In recent weeks the topic of automation within the transportation industry has been at the forefront of discussion in Washington. On September 6th the House voted to pass The SELF DRIVE Act (or the Safety Ensuring Lives Further Development and Research in Vehicle Evolution Act). The bill is now under the consideration of the Senate Commerce, Science, and Transportation committee. The passage of this act into law would put regulations in place for the development of automated vehicles. The commercial applications of automation technology were not included in the house bill, but the House’s decision to pass the SELF DRIVE Act has given new life to questions about automation in the trucking industry.  While some commerce experts believe the introduction of such technology would threaten the job security of drivers others argue that automation could help solve an ever increasing problem within the industry, driver shortages.

The Driver Shortage

The American Trucking Association estimates that the industry is currently experiencing a driver shortage of roughly 48,000. These numbers are projected to increase exponentially, if dramatic changes are not implemented. What is causing these massive shortages? In truth there are a number of reasons for the shortage, but one of the more alarming reasons, that will hurt the industry long term, is an aging driver population. According to the American Transportation Research Institute the median age for drivers is 46 and carriers are disproportionately dependent on drivers aged 45 and over. The majority of new hires are middle age workers dissatisfied with their previous careers. Workers in their 20s and 30s are simply not choosing to drive trucks. Among the many reasons why younger members of the workforce are not considering careers as truck drivers is the federal requirement that a driver must be 21 years old to hold an inter-state commercial driver’s license. By the time young workers reach 21, many have found careers in other industries and/or are attending college. Another issue is the nature of trucking itself.

Millennial Views on Work

The millennial generation often comes under fire for being lazy and fickle when it comes to employment. However, studies have shown that millennials simply have a different view of work and what they wish to gain from different employment opportunities. According to a recent Gallup poll, work/life balance or well-being was what mattered most to millennials during a job search. While millennials want careers that provide financial stability, they also want to find employment that allows them to connect to their communities, have meaningful relationships, remain healthy, make noticeable contributions to their field, and have the flexibility to pursue interests outside of work. A career in long-haul trucking, with its’ long, often secluded hours and sedentary nature, does not provide the work/life balance that attracts many young workers.

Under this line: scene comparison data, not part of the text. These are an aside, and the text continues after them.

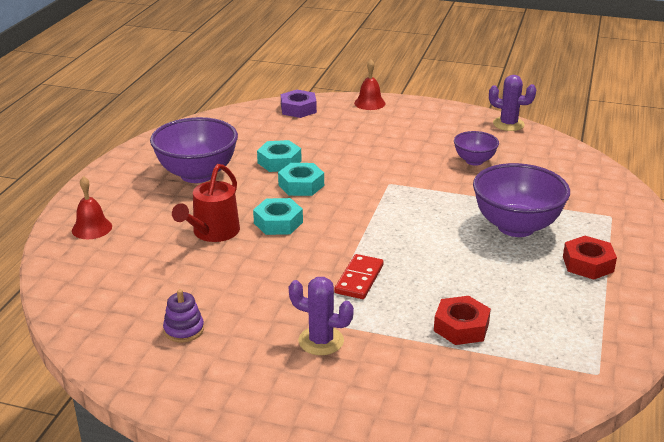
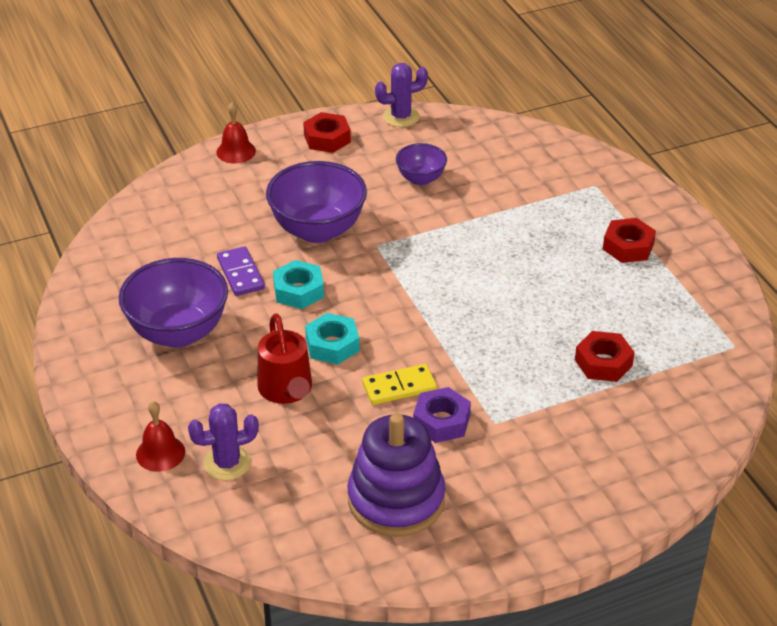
camera: 40 degrees left, 10 degrees up
purple stacking toy [163,289,204,343] -> purple stacking toy [347,413,446,536], size x2.24
turquoise nut [257,140,302,172] -> purple domino [217,246,265,296]
purple nut [281,90,317,118] -> purple nut moved to [413,387,471,443]
purple cactus [289,277,354,355] -> purple cactus moved to [188,403,259,480]
red domino [334,254,383,299] -> none
purple bowl [473,163,570,237] -> purple bowl moved to [266,161,367,243]
none -> red nut [303,112,351,153]
none -> yellow domino [362,364,437,405]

Automation and Work/Life Balance

How can automation solve this image issue? As Chris Spears, President and CEO of the ATA states, “The automation of trucking does not mean the end of human involvement. Carriers will have to hire technologically astute individuals to command the operating systems of automated trucks. Jobs would not be eliminated, but would rather require greater skill and in turn be higher paying.” Currently over 20% of new college graduates have received degrees in tech fields. By automating the trucking industry, these new graduates could apply their education in a meaningful way to an industry that would require highly trained, tech savvy individuals, to operate smoothly. Additionally, the automation of trucking would cut down drive times allowing drivers to spend more time at home, creating the work/life balance desired by the millennial generation.

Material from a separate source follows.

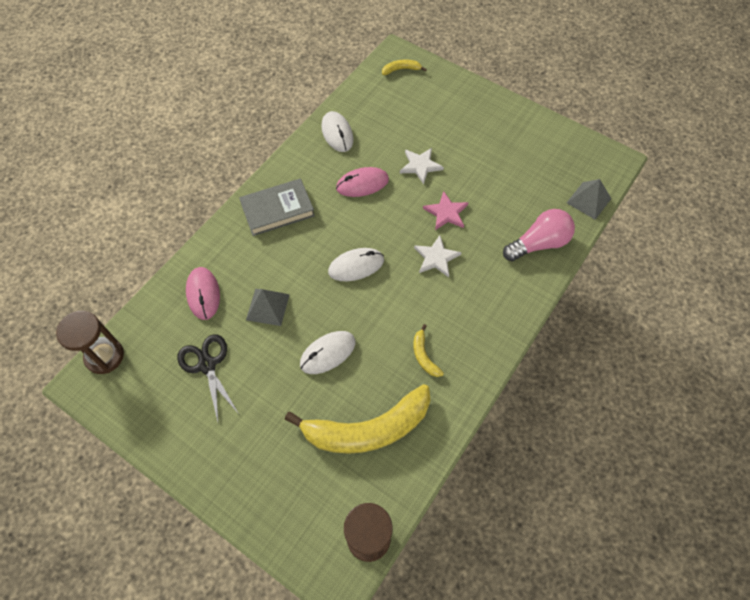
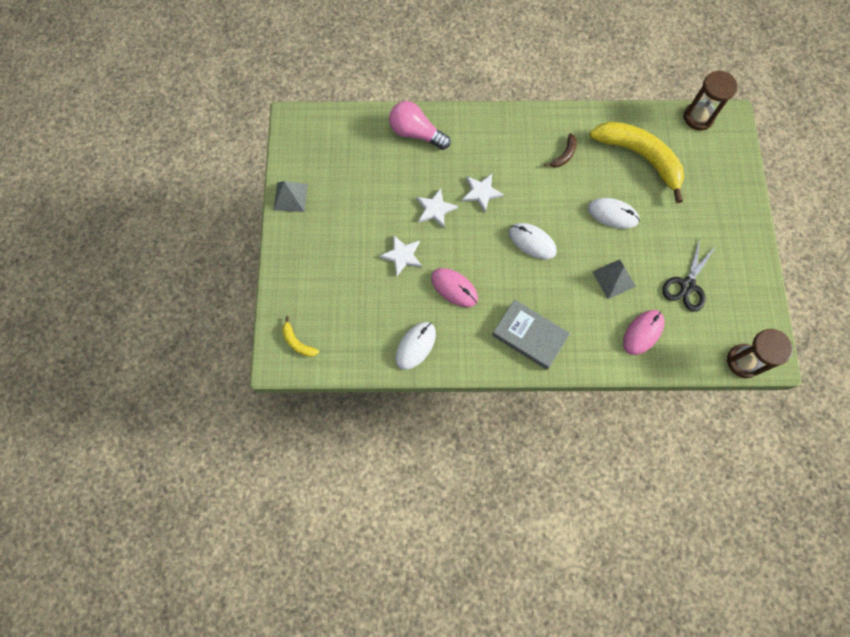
camera: 125 degrees left, 10 degrees up
yellow banana [413,324,444,377] -> brown banana [544,133,577,167]
pink star [423,191,469,230] -> white star [416,188,458,228]
grey pyramid [567,179,611,220] -> grey pyramid moved to [274,181,308,212]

Looking Towards the Long-Term

John Larkin, managing director and head of transportation capital markets research at  Stifel Nicolaus Financial Corp said of the driver shortage “We’ve tried bonuses…we’ve set up driver training schools, we’ve tried to get people home more regularly, we’ve bought bigger nice trucks, and still the problem gets worse and worse.” These are short term solutions. As the age of the average truck driver increases the trucking industry will have to find long term solutions to the driver shortage dilemma by figuring out how to attract a younger workforce. Automation could be the answer.